Budaya Minangkabau

kebudayaan etnis Minangkabau

Budaya Minangkabau adalah sebuah budaya yang berkembang di kawasan Provinsi Sumatera Barat dan sekitarnya. berbeda dengan kebanyakan budaya yang berkembang di dunia, budaya Minangkabau menganut sistem matrilineal baik dalam hal pernikahan, persukuan, warisan dan sebagainya.
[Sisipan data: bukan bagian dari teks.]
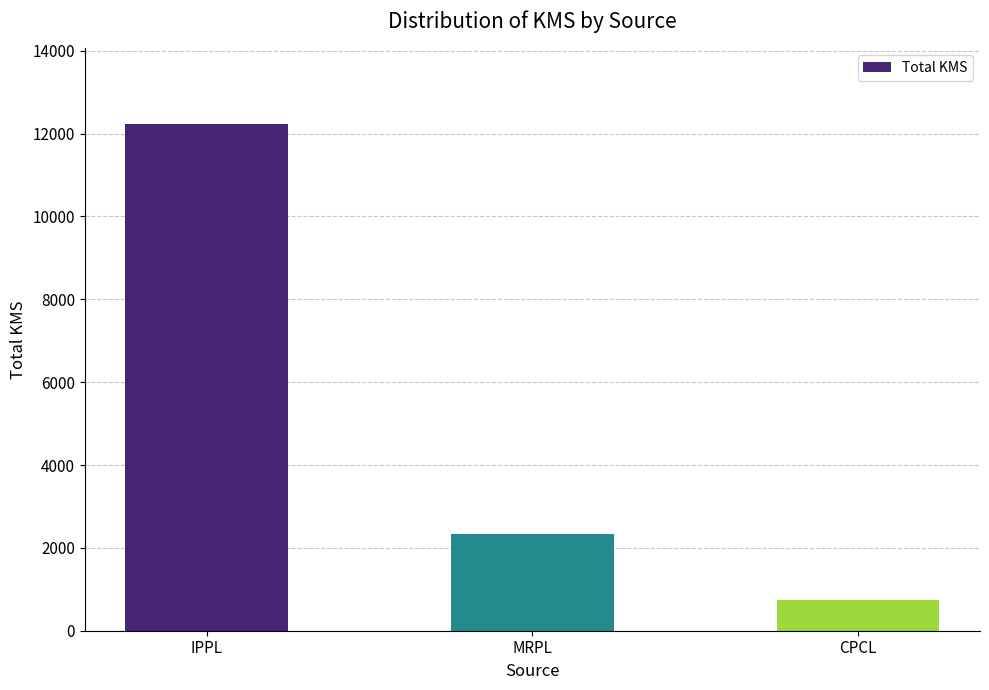

What is the smallest value displayed?

740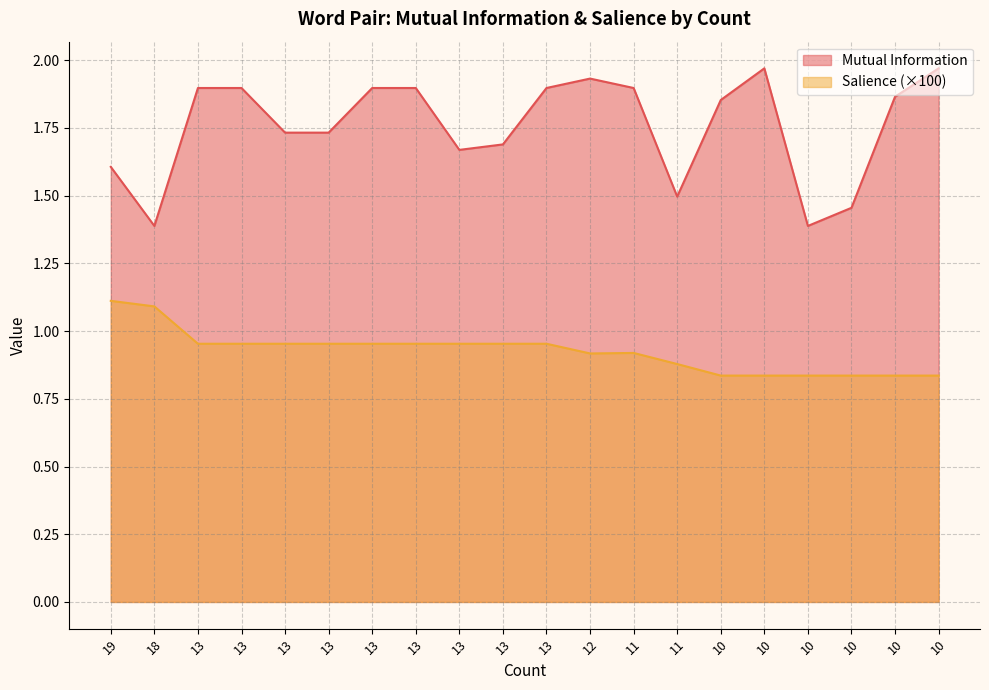

How many distinct data groups are displayed?

2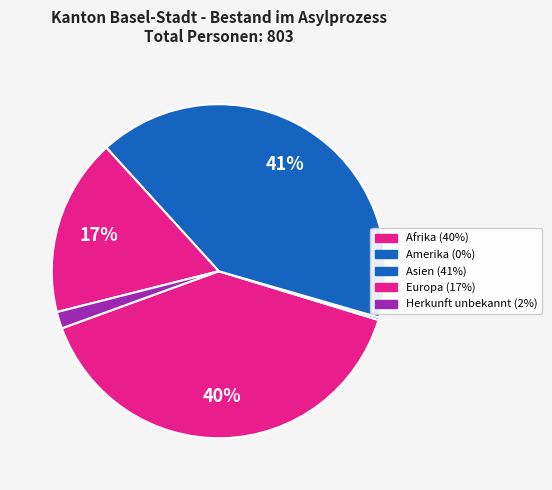

What percentage is the Europa slice, to the nearest percent?

17%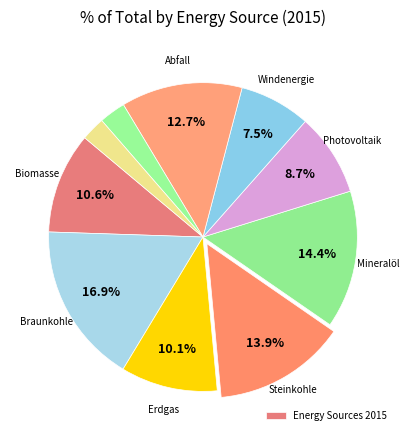

Rank the categories by value from highest to lowest.

Braunkohle, Mineralöl, Steinkohle, Abfall, Biomasse, Erdgas, Photovoltaik, Windenergie, Wasserkraft (Laufwasser), Pumpspeicher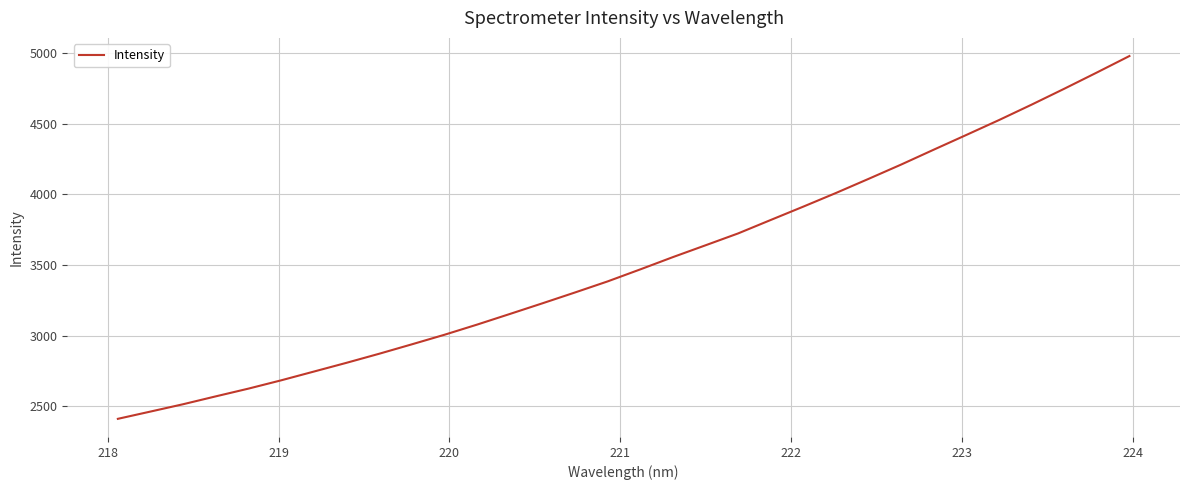

Reading right to left, what are all the values shown in this chart?

4978.6	4861.9	4747.0	4634.7	4525.6	4420.5	4316.2	4210.8	4109.5	4009.6	3913.2	3818.6	3723.3	3639.2	3555.6	3468.7	3383.8	3305.4	3228.6	3152.9	3078.0	3006.1	2938.3	2871.7	2807.6	2745.5	2683.7	2625.1	2570.3	2514.6	2462.6	2411.1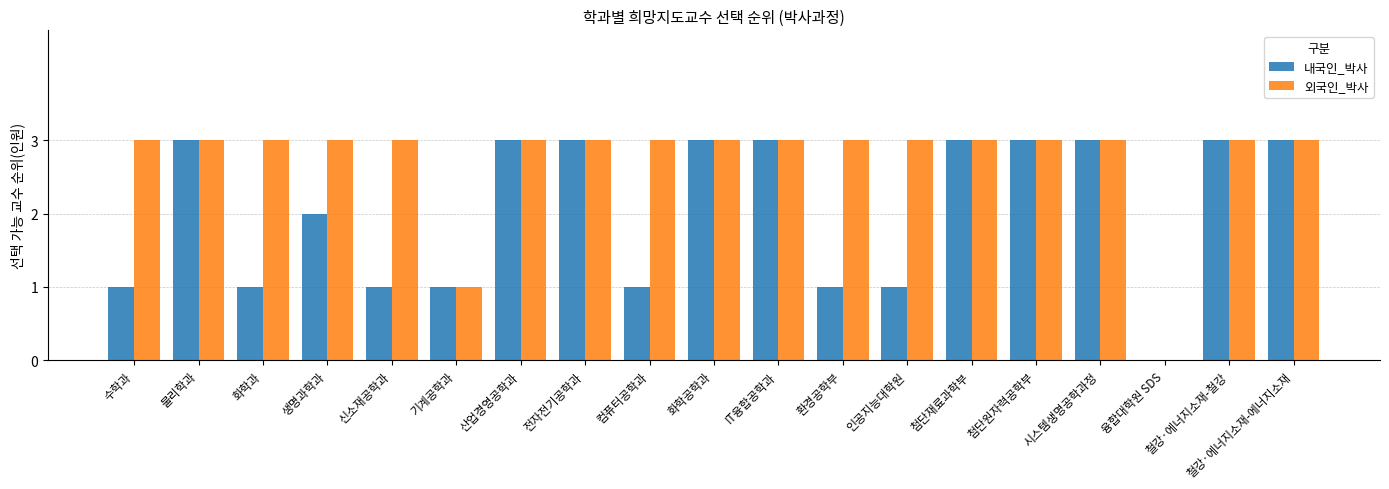

Does the chart contain stacked bars?

No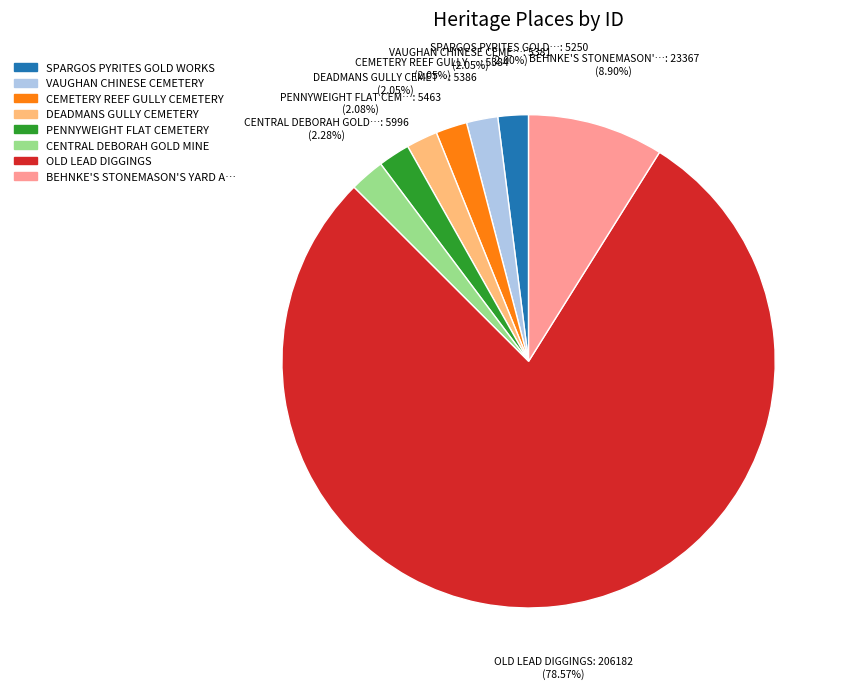

Is there a majority slice in this chart?

Yes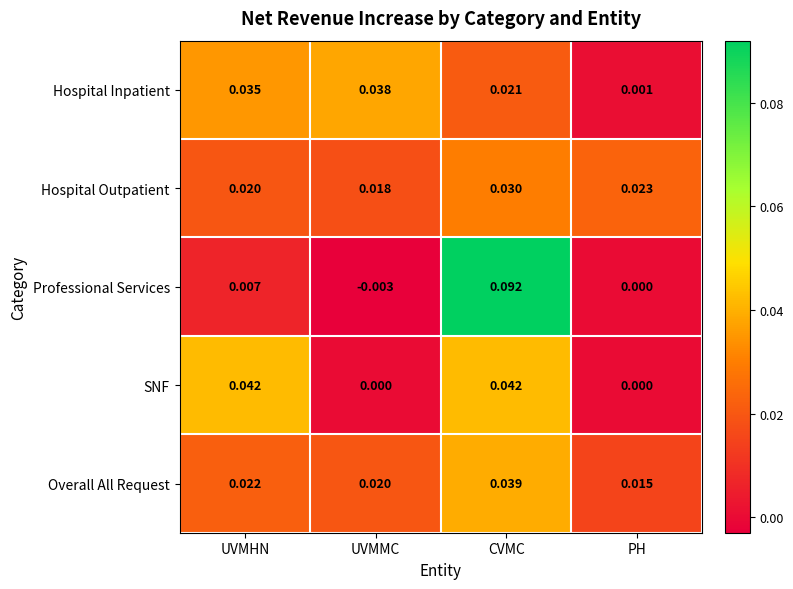

At which label is Overall All Request closest to 0?

PH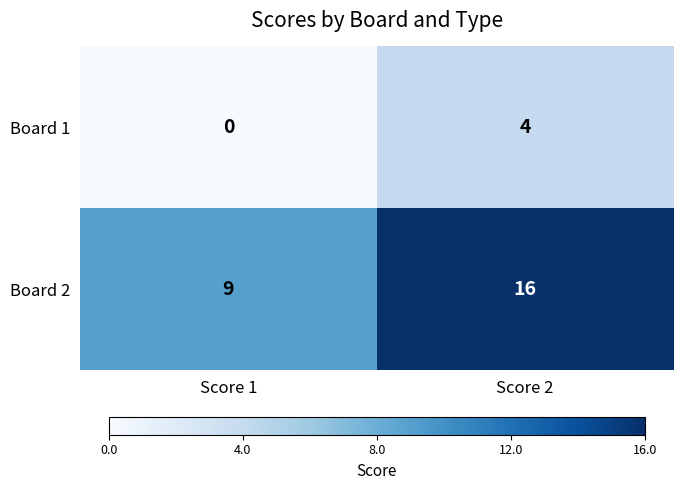

What is the sum of all Board 1 values?

4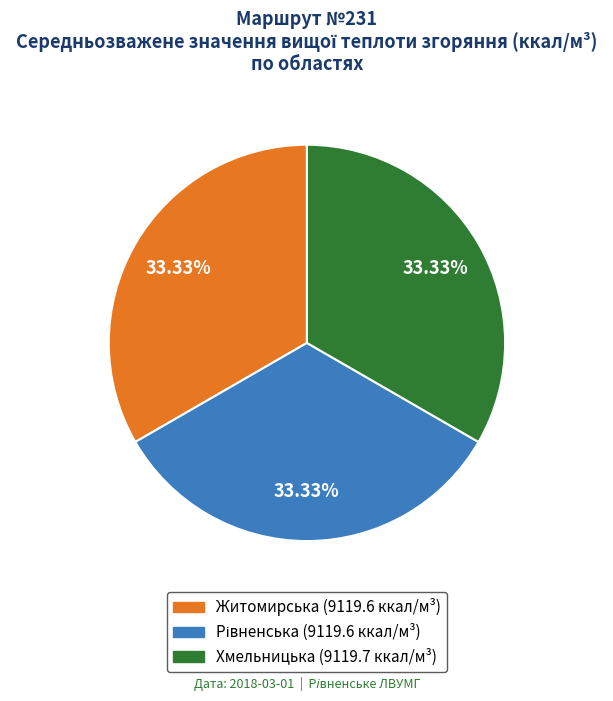

Does any single category account for the majority?

No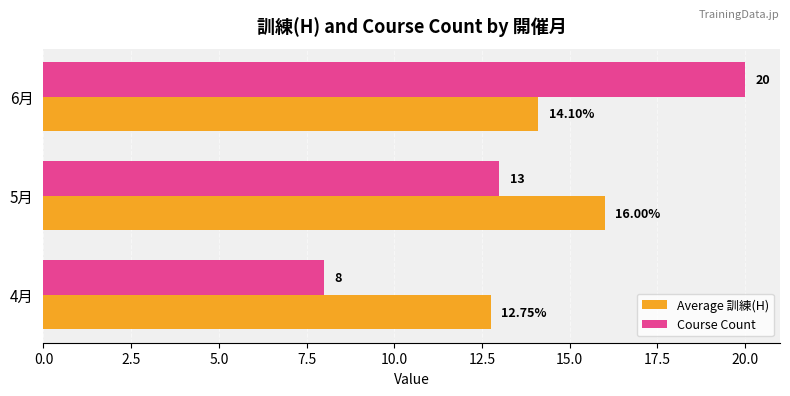

What is the average value of the Average 訓練(H) series?

14.3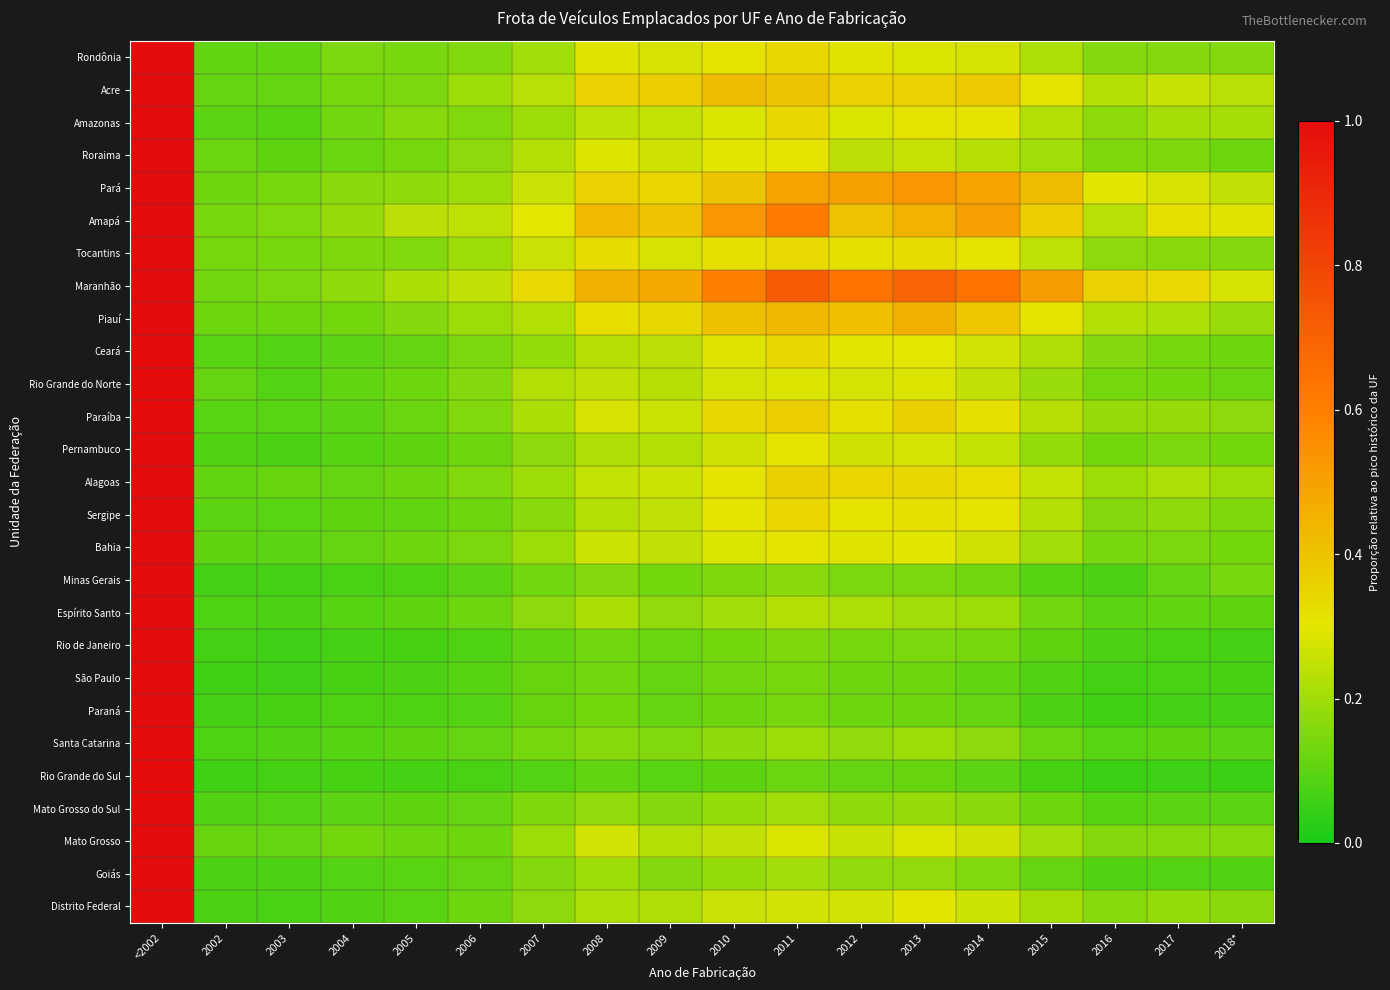

What is the total value across all series at 2017?

4.3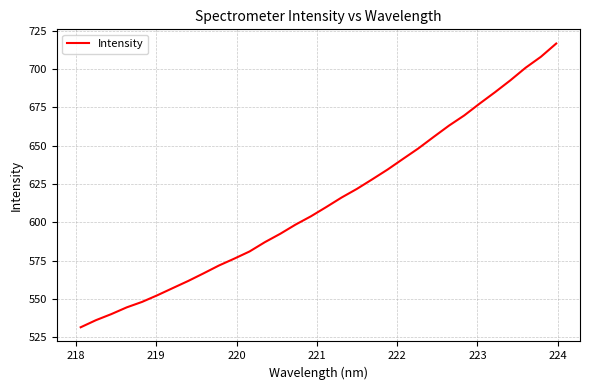

What is the difference between the maximum and minimum values?

185.2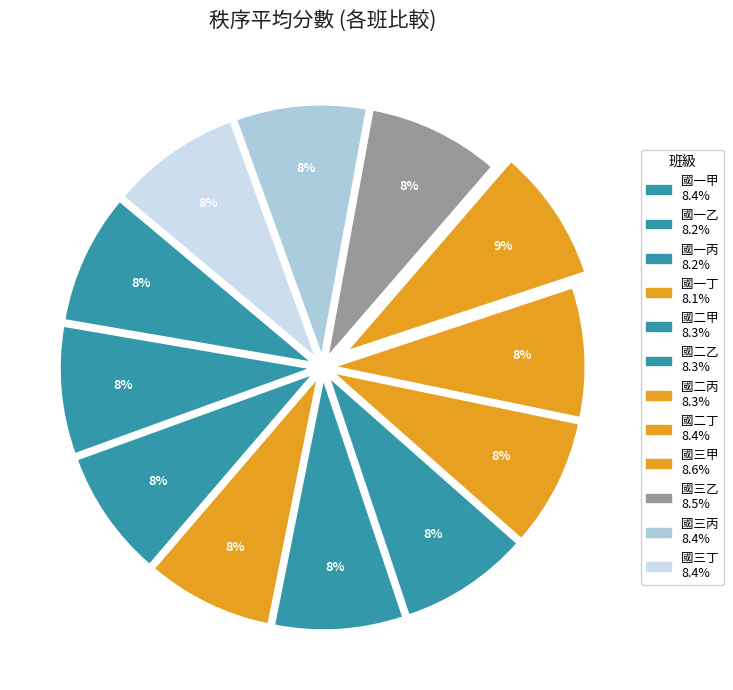

Which category has the biggest portion of the pie?

國三甲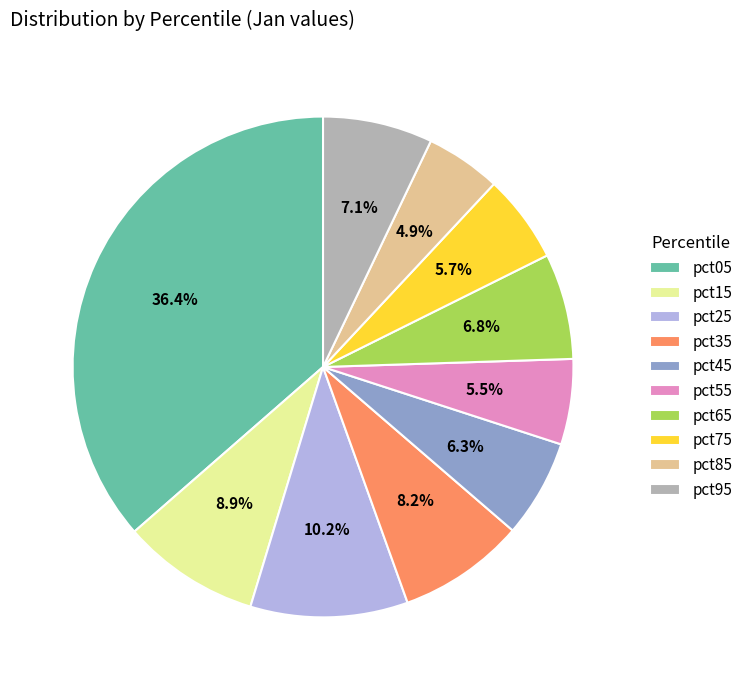

To the nearest percent, what is the average slice percentage?

10%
Di Minangkabau sendiri, budaya Minangkabau lazim disebut sebagai adat Minangkabau atau disingkat adat Minang. semenjak zaman kerajaan Pagaruyung, ada 3 sistem adat yang dianut oleh suku Minangkabau yaitu :

    1. Sistem Kelarasan Koto Piliang
    2. Sistem Kelarasan Bodi Caniago
    3. Sistem Kelarasan Panjang

Sistem Kelarasan Koto Piliang

sistem adat ini merupakan gagasan adat yang digariskan oleh Datuk Ketumanggungan, yang tak lain adalah gelar pertama bagi raja Pagaruyung yaitu Adityawarman. ciri yang menonjol dari adat Koto Piliang adalah otokrasi atau kepemimpinan menurut garis keturunan yang dalam istilah adat disebut sebagai 'menetes dari langit, bertangga naik, berjenjang turun' sistem adat ini banyak dianut oleh suku Minang di daerah Tanah Datar dan sekitarnya. ciri-ciri rumah Gadangnya adalah berlantai dengan ketinggian bertingkat-tingkat.

Sistem Kelarasan Bodi Caniago

sistem adat ini merupakan gagasan adat yang digariskan oleh Datuk Perpatih Nan Sebatang, yang tak lain adalah saudara laki-laki Adityawarman dari ayah yang lain. sistem adatnya merupakan antithesis terhadap sistem adat Koto Piliang dengan menganut faham demokrasi yang dalam istilah adat disebut sebagai 'yang membersit dari bumi, duduk sama rendah, berdiri sama tinggi'. sistem adat ini banyak dianut oleh suku Minang di daerah Lima Puluh Kota. cirinya tampak pada lantai rumah Gadang yang rata.

Sistem Kelarasan Panjang

sistem ini digagas oleh adik laki-laki dari dua tokoh diatas yang bernama Mambang Sutan Datuk Suri Dirajo Nan Bamego-mego. dalam adatnya dipantangkang pernikahan dalam nagari yang sama. sistem ini banyak dianut oleh luhak Agam dan sekitarnya.

Namun dewasa ini semua sistem adat diatas sudah diterapkan secara bersamaan dan tidak dikotomis lagi.